According to Moore, the Bucs defensive linemen are much better suited for the penetrating scheme under Morris.
"You can get off the ball, we're not trying to hold up blocks," Moore said. "It's more of a penetrating, get off the rock, create havoc, which helped us a whole lot. We were holding teams to 17 points per game the last six games of the season. You could tell that everybody felt comfortable."
Moore said he will continue to compete at left defensive end and defensive tackle in pass rush situations.
"I want to definitely play the whole season and get in there and produce. That's the main thing, getting some sacks. I had a couple quarterback hits, but I want sacks and just making plays. Obviously, I want to get that starting position."

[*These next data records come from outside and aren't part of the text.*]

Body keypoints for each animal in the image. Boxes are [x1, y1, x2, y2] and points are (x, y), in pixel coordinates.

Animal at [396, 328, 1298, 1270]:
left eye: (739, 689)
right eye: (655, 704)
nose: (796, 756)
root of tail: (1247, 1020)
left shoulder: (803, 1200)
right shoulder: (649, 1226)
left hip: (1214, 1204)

The Bucs figure to add at least one defensive lineman to the young group that already includes second-year pros like Moore and Roy Miller.
"Everybody is young and we can all jell together," Moore said. "That's how it was in college. I played with those same guys for four years. All of us came in together. We can do that now. We have some young guys who can do some things, especially if we get (Ndamukong) Suh or (Gerald) McCoy."

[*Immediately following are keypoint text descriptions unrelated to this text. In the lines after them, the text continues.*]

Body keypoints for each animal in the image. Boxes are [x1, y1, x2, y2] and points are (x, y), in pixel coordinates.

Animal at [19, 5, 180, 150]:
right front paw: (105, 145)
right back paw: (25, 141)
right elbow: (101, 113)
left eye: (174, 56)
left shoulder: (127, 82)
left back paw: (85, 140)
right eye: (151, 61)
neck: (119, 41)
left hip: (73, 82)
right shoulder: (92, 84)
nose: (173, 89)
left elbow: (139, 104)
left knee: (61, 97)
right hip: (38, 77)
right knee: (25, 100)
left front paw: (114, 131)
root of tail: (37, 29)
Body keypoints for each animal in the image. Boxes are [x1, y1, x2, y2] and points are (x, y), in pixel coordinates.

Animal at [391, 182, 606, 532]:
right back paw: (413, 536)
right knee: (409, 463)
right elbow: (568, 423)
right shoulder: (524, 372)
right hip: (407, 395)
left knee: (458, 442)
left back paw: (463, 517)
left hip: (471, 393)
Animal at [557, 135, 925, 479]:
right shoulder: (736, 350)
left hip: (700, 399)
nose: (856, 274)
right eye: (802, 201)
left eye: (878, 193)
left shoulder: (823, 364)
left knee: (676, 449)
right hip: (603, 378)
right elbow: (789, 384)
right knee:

Regardless of the draft, Moore said he's better prepared to contribute in 2010.
"I played seven games and one game, at New Orleans, I played almost 50 plays. That helps a lot because you feel out the guys you're going to be playing, especially in the NFC South. You're going to be playing these guys twice a year."
QUOTE TO NOTE: "Defensive tackles that demand that kind of respect are a rare breed. But they do come around every so often. I'm not putting those two guys (Gerald McCoy and Ndamukong Suh) in that category because they haven't played a down in the NFL, but they are both very talented prospects. When you have a Hall of Fame-type guy at that position, he's a gem. You can't play what the world now knows as the Tampa-2 without a solid 3-technique defensive tackle. Guys like that have to be accounted for on every snap, pass or run. They demand so much attention." -- DL coach Bill Muir on the impact an elite defensive tackle can have.
STRATEGY AND PERSONNEL: The Bucs signed LB Angelo Crowell to a one-year contract. Crowell spent 2009 on injured reserve with the Bucs.
MEDICAL WATCH: WR Sammie Stroughter still is recovering from surgery to repair a broken foot but should be ready for OTA's in May.